Titular Professors
Professors
None
The students acquire the knowledge and develop the following abilities:
1. To understand a real problem with all their conditions and their limitations.
2. To withdraw the important contents from the real problems in order to analyze them correctly and to be able to make them explicit.
3. To find out adequate and precise solutions for the real problems.
4. To choose, among all the possible solutions, the most efficient one.
5. To learn a pseudocode to improve the reflection about an imperative language.
6. To order different sentences correctly.
7. To understand how a program works without being necessary to execute it.
8. To reach the basic knowledge to carry out a structured and modulated programming.
9. To master the notions of a real imperative language (C language).
10. To design and use existent components in order to obtain more complex algorithms.
11. To know a real program environment that allows putting into practice the daily programs.
12. To work as a team in the domain of analysis, design and the software implementation.

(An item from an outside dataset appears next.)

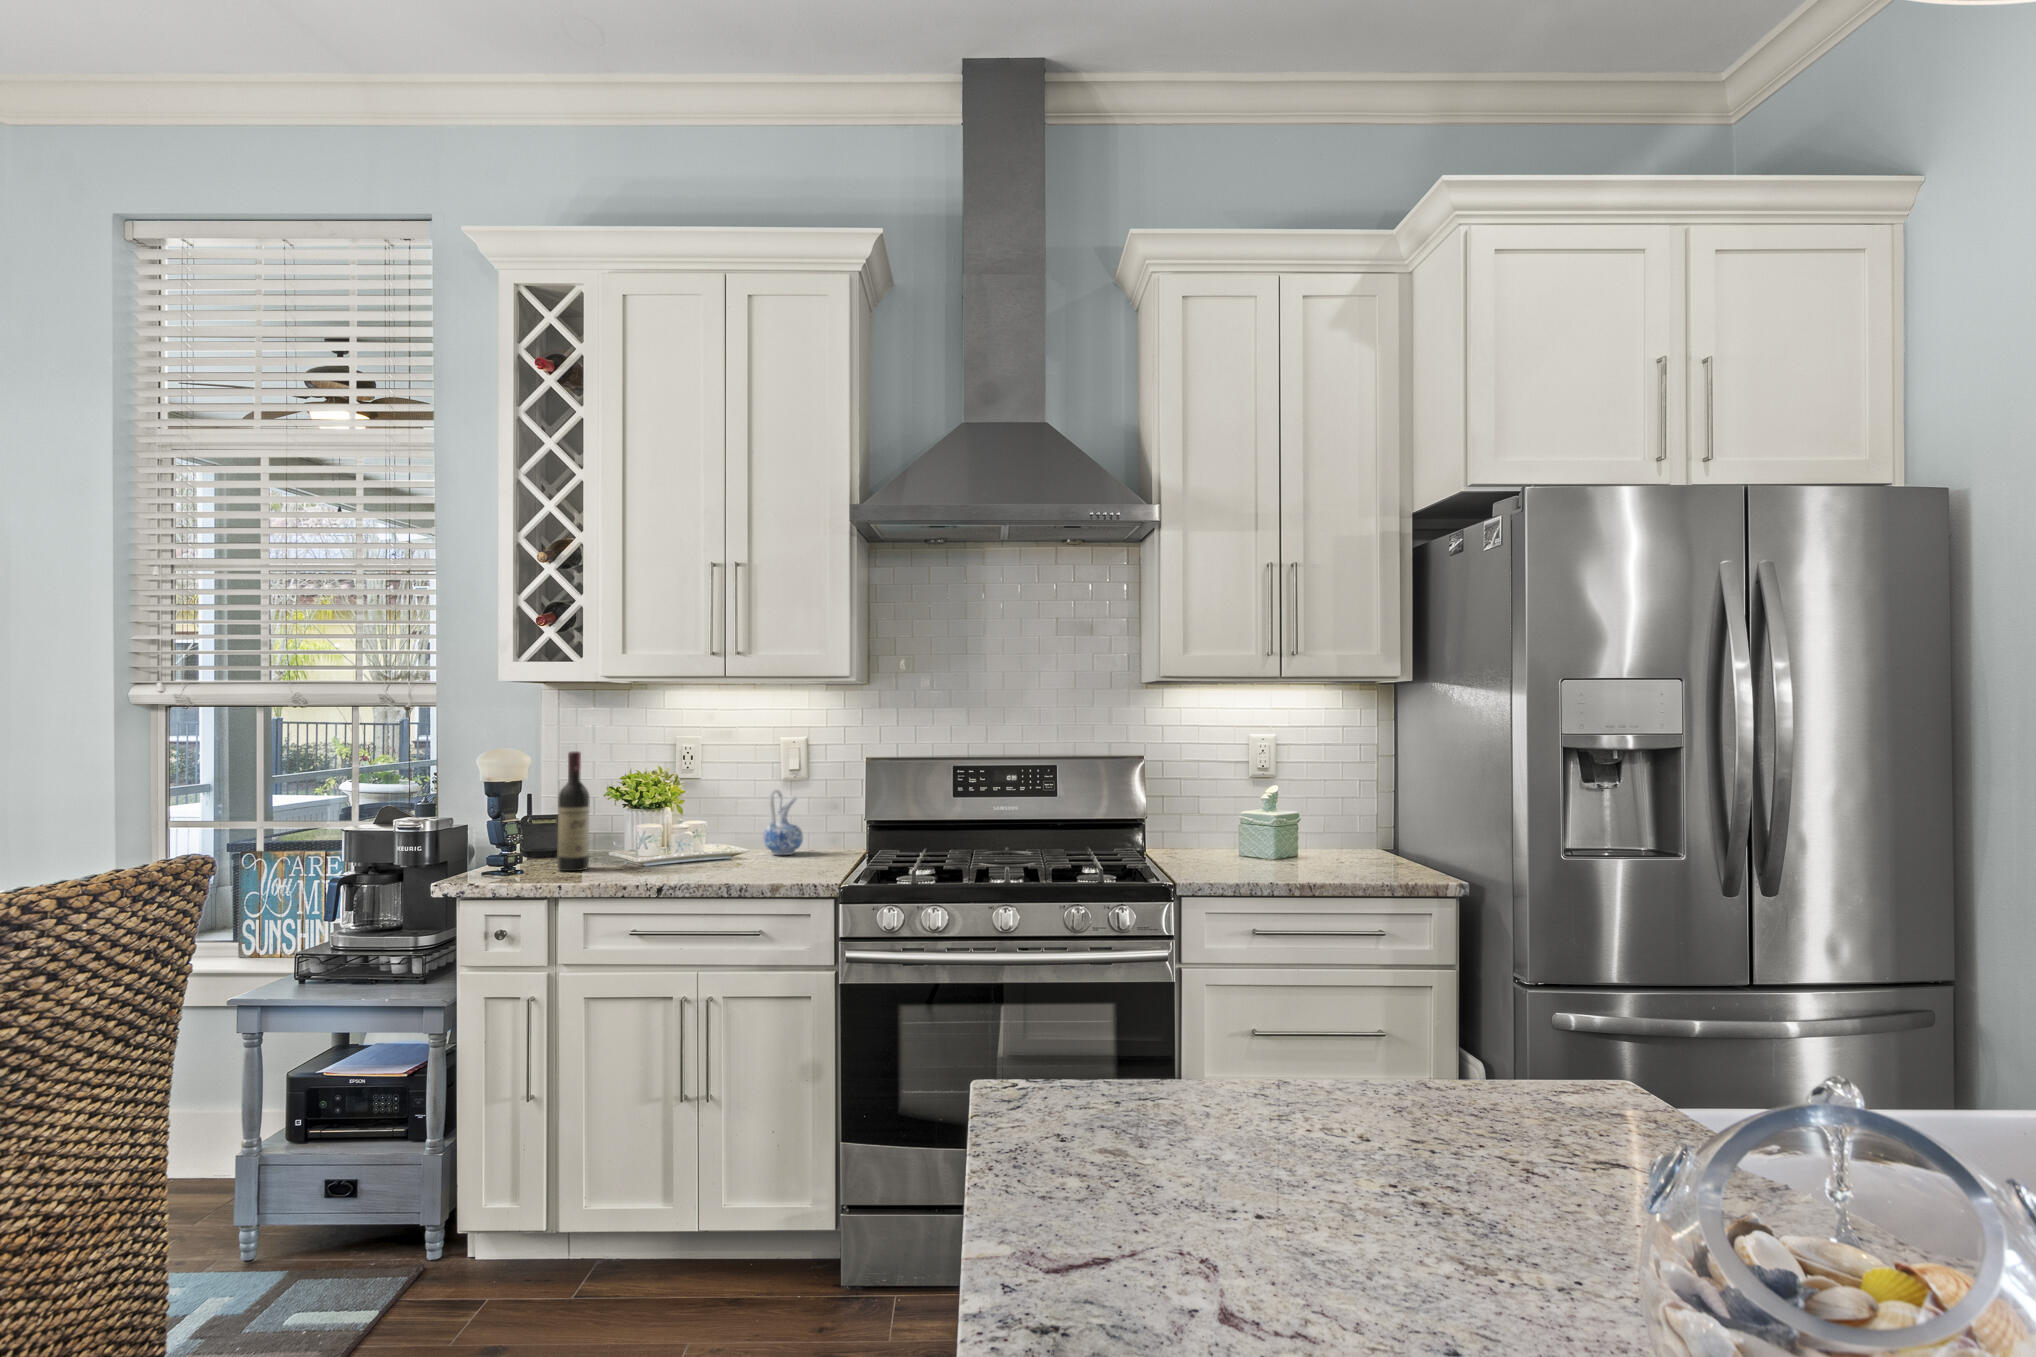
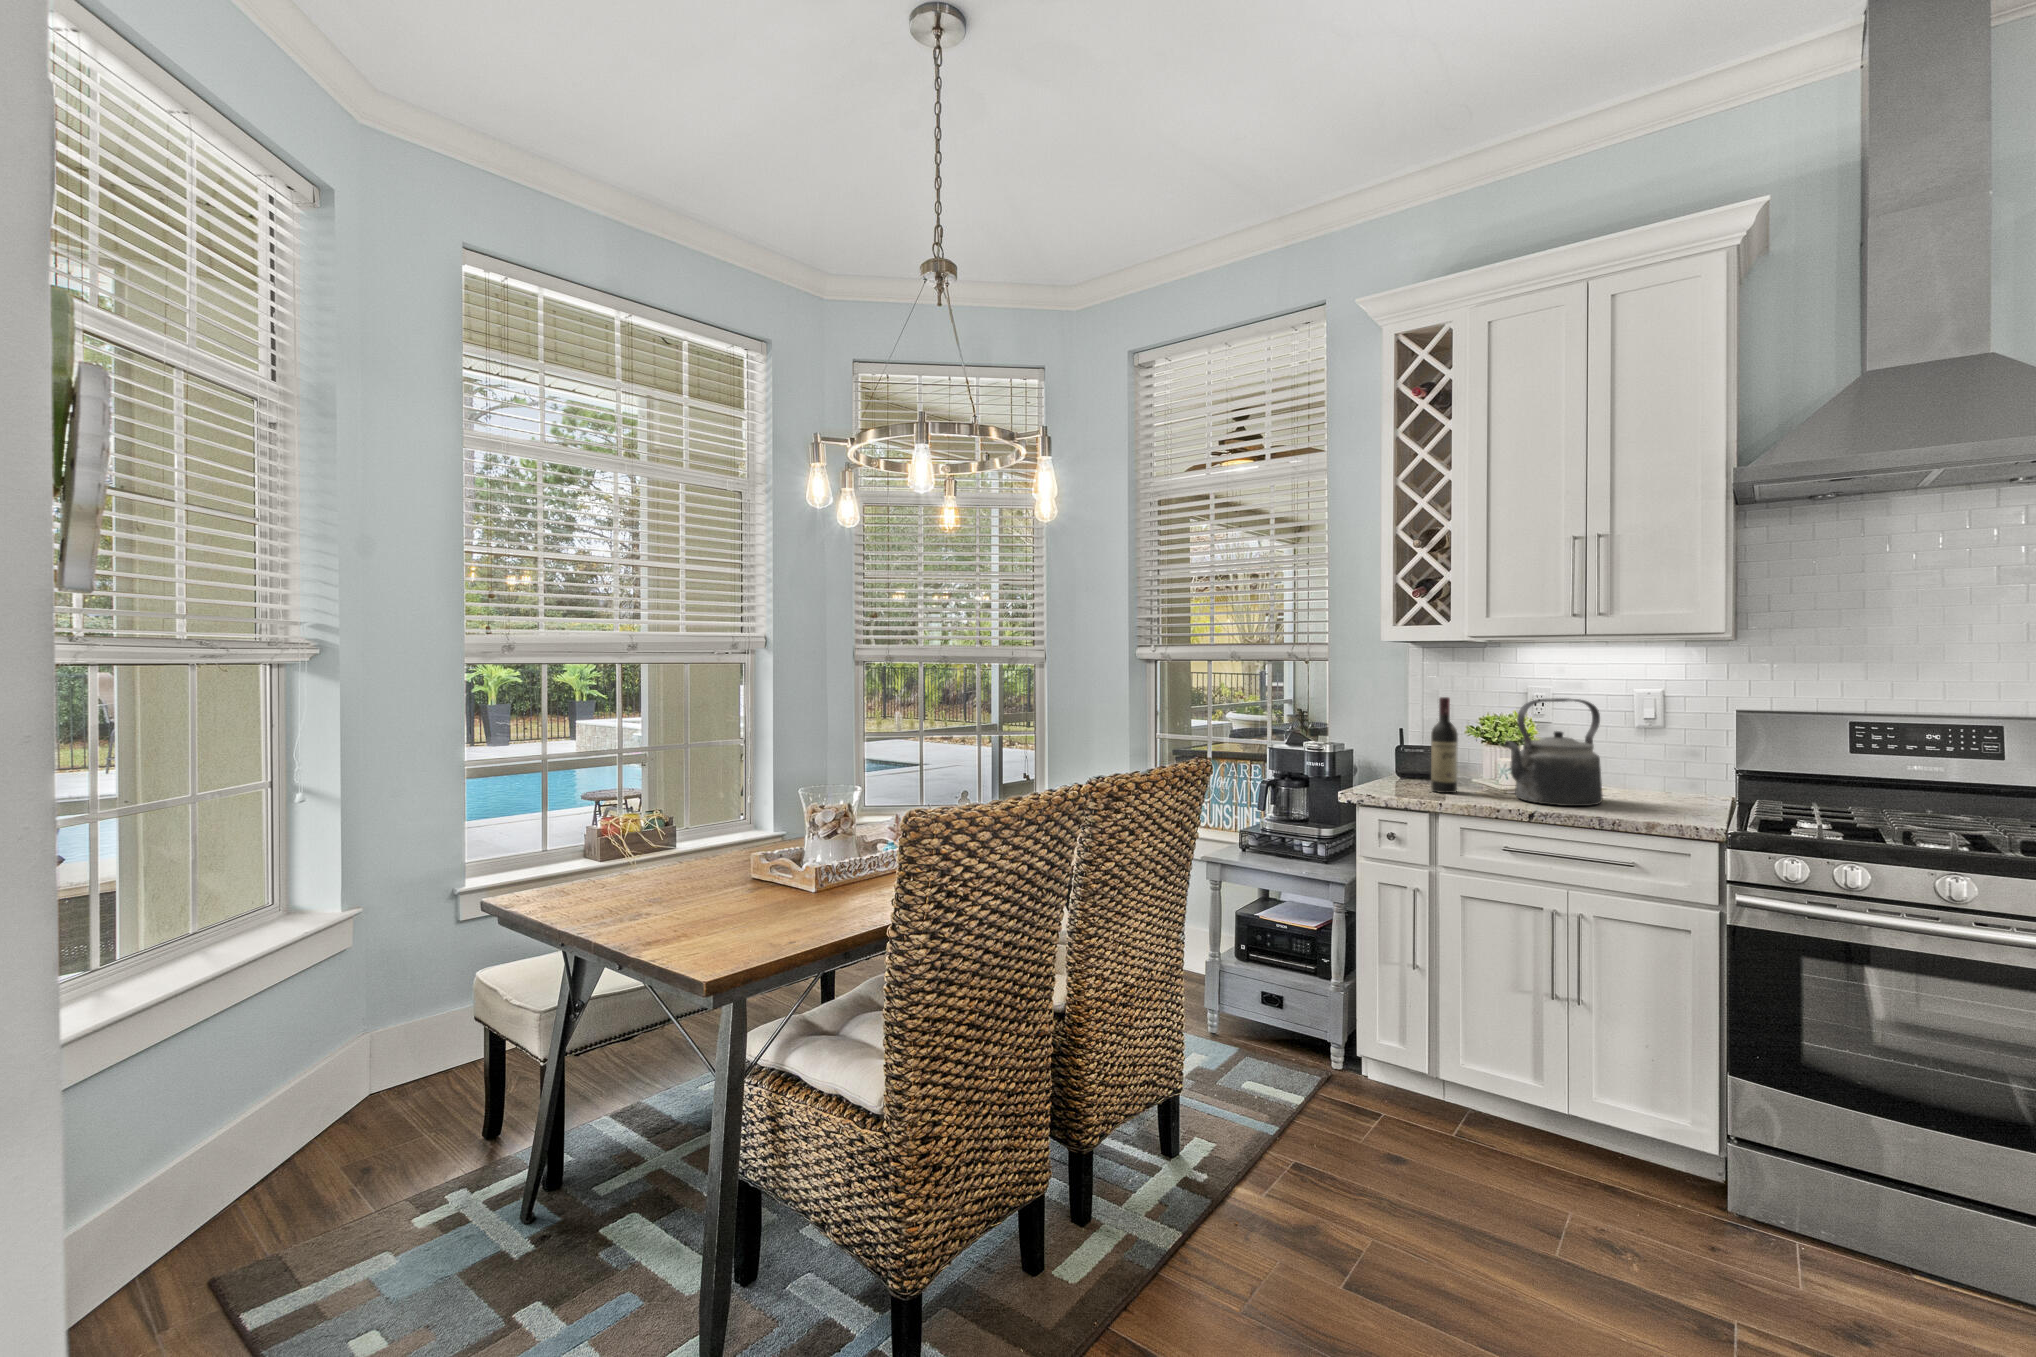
kettle: none [640,750,740,873] -> present [1505,698,1603,806]
ceramic pitcher: present [763,790,803,855] -> none [1625,737,1670,798]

13. To acquire continued work and study habits.
Chapter 1. Introduction
Chapter 2. Introduction to algorithms
Chapter 3. Functions and procedures
Chapter 4. Structured data types
Chapter 5. Files and modular programming
Chapter 6. Pointers and dynamic memory
Chapter 7. Linear data structures
Chapter 8. Introduction to recursion
The Programming classes want to promote the students' active learning through their involvement in the learning process. From the first day, the student is an active member and learns as the student carries out the different activities on their laptop. To solve these activities, the student must take the initiative, study and read some documentation. As such, a computer is an essential tool for the student to successfully achieve the learning outcomes of this subject.
The classes are designed for the student to code software every day. The theoretical classes are combined with practical sessions where the student can validate the reliability of the acquired knowledge.
The student's acquired knowledge is reinforced during the classes by performing three individual projects for every semester, which cover the concepts that are taught throughout the academic year. At the same time, the student can also do the Continuous Assessment of the course, which consists of weekly labs that examine the concepts learned during the previous week.
The main assessment activities of the course are: semester exams, projects (2 per semester), and continuous assessment sessions.
The Programming course consists of two semesters, which have the same weight in the final grade of the subject:
Final grade: 50% S1 grade + 50% S2 grade.
In order to carry out this calculation, students must pass both semesters independently, with a grade higher or equal to 5. In case a student, at the end of the academic year, only passes one of the two semesters, this grade will be kept for the following academic year (just one semester grade).
The grade for each semester is composed of two distinct parts, the Knowledge grade, and the Project grade. Both parts also have the same weight in the calculation of the semester grade and must be passed independently with a minimum grade of 5:
Semester grade: 50% Knowledge grade + 50% Project grade.
The Knowledge grade is whichever is higher among the following grades:
Semester´s final exam grade.
70% Final exam grade + 30% CA grade (as long as the final exam grade is at least 4).
The Project Grade is calculated from the individual grades of each project in the semester (must be passed independently), according to the following calculation:
Project Grade: 50% P1 grade + 50% P2 grade.
In case 50% of the highly important academic activities have not been submitted, the final grade for the semester will be a Not Presented (NP).
The CA grade is calculated based on the grades from the lab sessions on a semester basis as well as other activities that can be occasionally done. At the end of each semester, the CA activity with the lowest grade will be discarded, being excluded from the CA average. As such, the calculation of the CA grade for each semester will be made as follows:
CA grade = Average grade of the CA activities discarding the lowest grade.
Continuous Assessment is optional abut can help to improve the Knowledge grade.
Cormen, Thomas H.; Leiserson Charles E.; Rivest Ronald L; Stein Clifford. Introduction to Algorithms, The MIT Press, 2009.
García-Bermejo, J.R. Programación Estructurada en C, Pearson/Prentice-Hall, 2008.
Hanly, Jerry R.; Koffman, Elliot B.; Problem Solving and Program Design in C, Pearson Education, 2013.
Joyanes, L. Fundamentos de la programación. Algoritmos y Estructura de Datos, McGraw-Hill, 2008.
Kernighan, Brian W.; Ritchie, Dennis M. El lenguaje de programación C, Prentice-Hall Hispanoamericana, 1991.
Kruse, Robert Leroy; Tondon, Clovis L.; Leung, Bruce P. Data structures and program design in C, Prentice-Hall, 1997.
Weiss, Mark Allen. Estructuras de datos y algoritmos, Addison-Wesley Iberoamericana, 1995.